GM faces increasing competition in Russia from other automakers. While Chevrolet was the best-selling foreign brand in Russia last year with sales gaining 49 per cent to 173,484, sales have fallen behind Renault this year through May in what’s turning out to be a close race between the US and French brands. The two were separated by 932 deliveries, according the Association of European Business.

Competitors’ moves

The alliance of Renault SA and Nissan Motor Co. announced plans in May to take majority control of Russia’s largest automaker, OAO AvtoVAZ. Separately, Volkswagen AG and Ford Motor Co announced deals last year to increase production in Russia to take advantage of tax incentives for attracting foreign investment. Automakers may import components with zero or 3 per cent duties in return for investment agreements to build at least 300,000 cars locally a year.

PricewaterhouseCoopers estimates the Russian auto market, driven by improving economic conditions fueled by the oil and gas industries, will grow 7 per cent this year and reach 3 million units in the near future, Rick Hanna, global auto leader, said in a telephone interview.

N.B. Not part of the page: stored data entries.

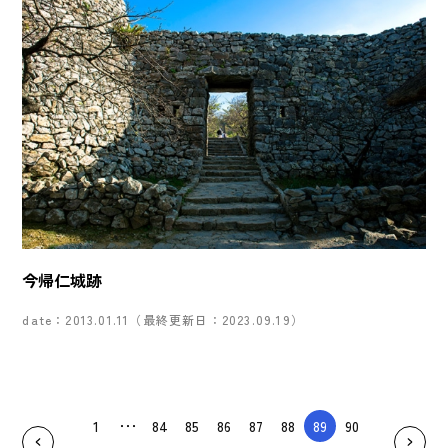
今帰仁城跡
date：2013.01.11（最終更新日：2023.09.19）
1
84
85
86
87
88
89
90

“It’s now the second-largest market in Europe behind Germany,” he said.

No pushback

GM’s investments in Russia have helped mend hard feelings following the US automaker’s decision in 2009 to kill a deal to sell a majority stake of Opel to Magna International and OAO Sberbank, Russia’s biggest lender. Akerson, then a new board member after GM’s US government-backed bankruptcy reorganization, joined with other directors in opposing the Opel sale.

“There was a lot of turmoil post-bankruptcy,” Akerson said. “The decision was made prior to the reconstitution of the board and we changed directions. Everything I've seen and heard so far, was, ‘OK, that’s past. Past is not prologue.’ They see us investing in plant and equipment and jobs here in Russia. I haven’t gotten any pushback.”

The Russian government has set clear tax and regulatory policies, the CEO said.

“I was at a breakfast this morning with basically their cabinet and was impressed with the public expression of civility, continuity and constancy,” said Akerson, who participated in the St Petersburg International Economic Forum. “They talk about taxes. Taxes will be what the taxes are. You don’t have this uncertainty that you see even in the United States.”